Diskusi diawali dengan pemaparan tentang kondisi geografis di Mahakam, Kalimantan Timur. Peserta kemudian diajak memahami pentingnya keberadaan pesut. Sri Jimmy menuturkan bahwa pesut atau lumba-lumba air tawar merupakan jenis satwa yang dilindungi berdasarkan PP No. 7 Tahun 1999. Badan Konservasi International IUCN (International United of Conservation Nature Resources) menetapkan Pesut Mahakam dalam kategori satwa kritis dan terancam punah (Critically Endangered Species), Cites Appendiks I. “Pesut Mahakam sebagai lambang Provinsi Kalimantan Timur diperkirakan tersisa 75-80 individu saja (2014, yayasan RASI). Saat ini (Pesut Mahakam) terancam punah karena penurunan kualitas habitat yang diakibatkan aktivitas manusia dan ketersediaan makanan yang berkurang,” tutur perempuan yang akrab dipanggil Kak Jimmy ini.
Secara biologis, Pesut Mahakam yang makanannya ikan dan udang ini, bernapas menggunakan paru-paru dan tergolong sebagai hewan mamalia bukan ikan. Tubuhnya berwarna abu-abu sampai biru tua. Pesut Mahakam hanya melahirkan satu anak pesut setiap tiga tahun sekali. Masa menyusuinya selama 1 - 1,5 tahun. “Hal ini tidak seimbang dengan angka kematian pesut. Berdasarkan pengamatan setiap tahunnya, pesut ditemukan mati sebanyak empat individu.

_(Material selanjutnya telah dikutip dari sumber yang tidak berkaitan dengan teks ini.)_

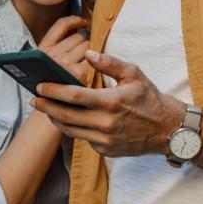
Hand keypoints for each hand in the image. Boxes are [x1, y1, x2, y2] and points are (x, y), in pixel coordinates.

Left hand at [32, 50, 184, 156]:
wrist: (168, 129)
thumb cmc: (149, 98)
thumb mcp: (134, 74)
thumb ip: (110, 62)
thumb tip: (88, 53)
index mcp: (112, 102)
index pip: (74, 96)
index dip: (53, 91)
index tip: (39, 86)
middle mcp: (107, 123)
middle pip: (67, 116)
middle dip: (47, 107)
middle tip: (34, 99)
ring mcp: (106, 139)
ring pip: (71, 130)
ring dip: (55, 119)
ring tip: (45, 108)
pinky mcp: (106, 150)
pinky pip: (83, 138)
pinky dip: (72, 128)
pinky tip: (66, 118)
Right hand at [36, 16, 91, 84]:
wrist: (54, 109)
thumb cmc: (51, 84)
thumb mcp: (45, 64)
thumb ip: (55, 46)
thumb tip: (77, 26)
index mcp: (43, 50)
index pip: (61, 25)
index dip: (74, 20)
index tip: (82, 22)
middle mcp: (53, 55)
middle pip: (78, 37)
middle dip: (83, 44)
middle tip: (81, 55)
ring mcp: (66, 64)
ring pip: (88, 47)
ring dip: (90, 53)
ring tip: (85, 64)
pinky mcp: (80, 74)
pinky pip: (93, 59)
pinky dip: (95, 63)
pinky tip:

Jika saat ini hanya tersisa 80 individu dan kita semua tidak berupaya menjaga keberadaan pesut, bisa dipastikan 20 tahun lagi Pesut Mahakam akan dinyatakan punah,” ujar Jimmy.
Satwa endemik dari Kalimantan Timur yang selalu hidup berkelompok ini memliki perbedaan antara individu pesut yang satu dengan lainnya, layaknya sidik jari pada manusia. Pesut memiliki perbedaan pada sirip dan bentuk tengkuk kepala. Keberadaan Pesut Mahakam sangat penting karena sebagai bioindikator kualitas air. Beberapa sungai di Mahakam yang masih terdapat Pesut, dipastikan kondisi airnya dalam keadaan yang baik, serta indikator keberadaan ikan dan udang yang masih berlimpah.

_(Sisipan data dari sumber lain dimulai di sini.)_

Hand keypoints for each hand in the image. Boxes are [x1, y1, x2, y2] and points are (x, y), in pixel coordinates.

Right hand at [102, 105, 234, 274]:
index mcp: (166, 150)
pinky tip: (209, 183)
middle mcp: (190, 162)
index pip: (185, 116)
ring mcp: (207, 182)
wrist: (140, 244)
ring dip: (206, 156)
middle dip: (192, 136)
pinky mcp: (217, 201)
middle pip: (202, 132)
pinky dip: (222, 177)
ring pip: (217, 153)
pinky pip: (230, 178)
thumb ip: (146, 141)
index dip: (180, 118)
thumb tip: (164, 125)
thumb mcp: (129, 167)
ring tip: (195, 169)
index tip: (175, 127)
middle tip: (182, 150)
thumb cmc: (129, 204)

Informasi mengenai Pesut Mahakam yang jarang didapatkan ternyata menarik minat para peserta. Mereka melontarkan beberapa pertanyaan terkait pesut. “Apakah ada predator alami juga yang mengancam populasi Pesut Mahakam?” tanya Rayan, Mahasiswa Universitas Brawijaya, Malang. “Di Sungai Mahakam terdapat buaya. Namun sepanjang penelitian kami sejak 2009, belum pernah ditemukan pesut yang mati oleh buaya. Mungkin karena wajahnya yang imut sehingga buaya enggan untuk memburunya,” canda Jimmy diikuti tawa para peserta DisKo.

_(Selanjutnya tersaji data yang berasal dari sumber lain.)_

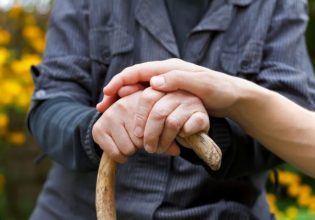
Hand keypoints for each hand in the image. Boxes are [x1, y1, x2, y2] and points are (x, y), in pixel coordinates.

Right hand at [92, 91, 179, 162]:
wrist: (112, 111)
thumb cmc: (142, 117)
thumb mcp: (157, 120)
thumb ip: (169, 133)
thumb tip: (177, 151)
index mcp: (143, 99)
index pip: (156, 127)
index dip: (157, 139)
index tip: (156, 140)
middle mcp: (125, 104)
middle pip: (142, 140)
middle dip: (143, 144)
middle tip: (140, 139)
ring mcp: (110, 115)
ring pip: (129, 148)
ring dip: (132, 150)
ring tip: (131, 141)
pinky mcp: (98, 128)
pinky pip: (115, 153)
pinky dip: (120, 156)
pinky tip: (121, 148)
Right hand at [98, 59, 245, 117]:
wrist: (232, 96)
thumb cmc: (219, 89)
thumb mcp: (202, 84)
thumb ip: (178, 80)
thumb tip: (153, 82)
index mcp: (169, 68)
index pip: (138, 71)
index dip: (120, 81)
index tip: (107, 94)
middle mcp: (165, 74)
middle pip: (133, 80)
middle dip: (116, 92)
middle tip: (103, 107)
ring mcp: (166, 84)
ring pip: (138, 90)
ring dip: (123, 100)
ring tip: (110, 112)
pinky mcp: (169, 95)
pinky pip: (146, 98)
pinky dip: (135, 106)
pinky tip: (130, 116)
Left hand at [134, 88, 208, 153]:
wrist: (194, 131)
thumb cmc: (167, 123)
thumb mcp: (150, 114)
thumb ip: (135, 105)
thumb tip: (115, 97)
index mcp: (164, 87)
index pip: (147, 97)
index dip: (140, 117)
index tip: (137, 134)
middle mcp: (178, 91)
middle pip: (158, 112)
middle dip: (150, 134)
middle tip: (148, 148)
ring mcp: (191, 102)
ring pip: (171, 123)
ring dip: (164, 141)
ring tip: (159, 149)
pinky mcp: (202, 115)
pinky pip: (188, 127)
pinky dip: (182, 137)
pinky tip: (180, 139)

Saat ini, WWF-Indonesia bersama berbagai komunitas berupaya untuk mendorong penetapan habitat pesut sebagai kawasan lindung oleh pemerintah setempat. Upaya lain dengan cara meningkatkan kesadaran dan kepedulian masyarakat sekitar Sungai Mahakam untuk bersama-sama melindungi Pesut Mahakam dari ancaman kepunahan, dengan menerapkan alat budidaya ikan yang ramah lingkungan karena banyak ditemukan pesut yang tersangkut jaring. Selain itu, publik juga diajak untuk tidak membuang sampah ke sungai. Sampah disinyalir menjadi salah satu ancaman lumba-lumba air tawar ini.
“Diskusi yang sangat edukatif dan informatif. Bagi saya yang sebelumnya tidak tahu (tentang Pesut Mahakam) menjadi tahu dan lebih aware. Semoga WWF-Indonesia lebih sering mengadakan DisKo dan NgoPi seperti ini dengan tema lainnya,” ujar Rani, salah satu Suporter WWF-Indonesia.